Unjust is the first word that springs to mind, because surely it’s Jacques Kallis who is the finest modern-day cricketer?

Statistically, Kallis has the wood over Tendulkar in many facets of the game. In 150 tests, Kallis averages 57.02 with the bat, compared with Tendulkar’s 186 Tests for an average of 56.03. This, of course, is a fairly raw statistic, but below are some more detailed numbers that may be illuminating.
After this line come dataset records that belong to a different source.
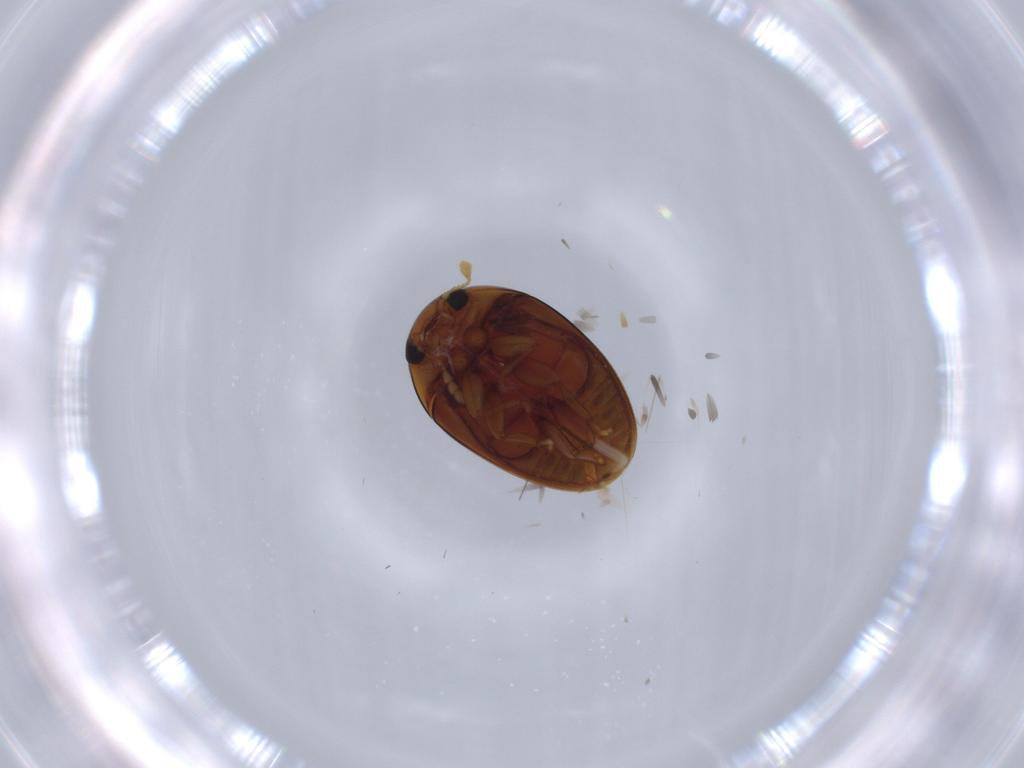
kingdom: Animalia
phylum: Arthropoda
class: Insecta
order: Coleoptera
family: Phalacridae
Kallis’ batting averages by opposition
72.05 versus India
66 versus Pakistan
73 versus West Indies
67.90 versus New Zealand
40 versus Australia
45 versus England
Total against these teams: 60

Tendulkar’s batting averages by opposition
42 against South Africa
42 against Pakistan
55 versus West Indies
49 versus New Zealand
60 versus Australia
56 versus England
Total against these teams: 50.6

Tendulkar has scored 51 test centuries, 33 of which have come on flat subcontinent wickets. Kallis has scored 22 of his 41 Test centuries in South Africa.
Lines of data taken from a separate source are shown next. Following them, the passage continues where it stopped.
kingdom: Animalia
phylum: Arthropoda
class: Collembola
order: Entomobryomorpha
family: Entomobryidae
South African wickets give a lot more assistance to bowlers with swing evident, and tall quicks of the past have found decks that produce good bounce and carry. Batting in South Africa is traditionally a lot more difficult than in India.

Kallis’ stats with the ball speak for themselves. 272 wickets, an average of 30, with five five-wicket hauls.

By no means am I downplaying the magnitude of the success reached by Tendulkar. In fact, I’ve developed a better understanding and level of respect for him after visiting India a few years ago.

It was while walking through the streets of Delhi that I began to appreciate Tendulkar’s impact on the people of India.

For years Kallis has shouldered a higher workload than most cricketers of the modern era. His reputation precedes him, not only is he recognised as a distinguished batman, but as a feared bowler and handy slip fielder.

There is nothing flamboyant about Kallis. He is an elegant, textbook cricketer with a front-foot drive that has been the envy of many batsmen over his career.

I had the pleasure of watching Kallis at his finest against India in 2010, when he notched his maiden Test double-century in one of the finest innings I have witnessed. Kallis dispatched the ball to all ends of the park, from clipping the ball off his pads for one of five sixes, to slashing a square cut to the boundary.

If I had to find something to disrespect Kallis, the only thing I could say is that hair transplants are better left to Doug Bollinger. Apart from that, Jacques Kallis has the honour of being my nomination for greatest cricketer of the modern era.